Action politique pour les bidonvilles d’aujourd’hui

Nous ne pensons pas pouvoir transformer la situation des plus d’un milliard d’habitants des bidonvilles urbains sans un soutien politique important et bien planifié. À cette fin, trois approches principales sont nécessaires.

Recenser les chiffres et les besoins

Tout d’abord, il est nécessaire de rassembler beaucoup plus de preuves, à la fois pour documenter le nombre de personnes vivant dans des bidonvilles et comprendre leurs besoins politiques spécifiques. À l’heure actuelle, les bidonvilles sont gravement sous-comptabilisés et mal compris.

De nombreux préjugés circulent, selon lesquels les habitants des bidonvilles, loin d’être constamment coincés dans les marges urbaines, sont en grande partie des personnes de passage, qu’il s’agisse de migrants circulaires qui envisagent de retourner à leurs racines rurales ou de migrants pauvres qui profitent rapidement de l’économie urbaine et finissent par s’installer dans un logement formel. Le sous-comptage et les perceptions erronées contribuent à ce grave manque de volonté politique d’investir dans cette population vulnérable.
◆ ◆ ◆
TRAVAIL À FAIRE>
1. Répondez à ces questions sur le texte consacré aux bidonvilles :
(a) Combien d'habitants des bidonvilles urbains le texte mentionne-t-il ?
(b) Combien d'approches principales y sont jugées nécessaires ?
(c) D'après le texte, quels sont les deux facteurs qui contribuent au grave manque de volonté politique d'investir dans cette population ?
2. Reprenez mot pour mot le passage du texte consacré aux bidonvilles qui s'ouvre sur les mots « Tout d’abord, il » et se ferme sur « cette population vulnérable. ».

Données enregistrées
◆ ◆ ◆
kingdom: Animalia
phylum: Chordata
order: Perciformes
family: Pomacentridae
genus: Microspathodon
◆ ◆ ◆
RÉPONSES AUX CONSIGNES>
1.
(a) Plus d'un milliard.
(b) Trois.
(c) Le sous-comptage et les perceptions erronées.

2.
Tout d’abord, il est nécessaire de rassembler beaucoup plus de preuves, à la fois pour documenter le nombre de personnes vivant dans des bidonvilles et comprendre leurs besoins politiques spécifiques. À l’heure actuelle, les bidonvilles sont gravement sous-comptabilisés et mal compris.

De nombreux préjugés circulent, selon lesquels les habitants des bidonvilles, loin d’être constamment coincés dans les marges urbaines, sont en grande partie des personnes de passage, qu’il s’agisse de migrants circulaires qui envisagent de retourner à leurs racines rurales ou de migrants pauvres qui profitent rapidement de l’économie urbaine et finissent par s’installer dans un logement formel. Le sous-comptage et les perceptions erronées contribuent à ce grave manque de volonté politique d’investir dans cette population vulnérable.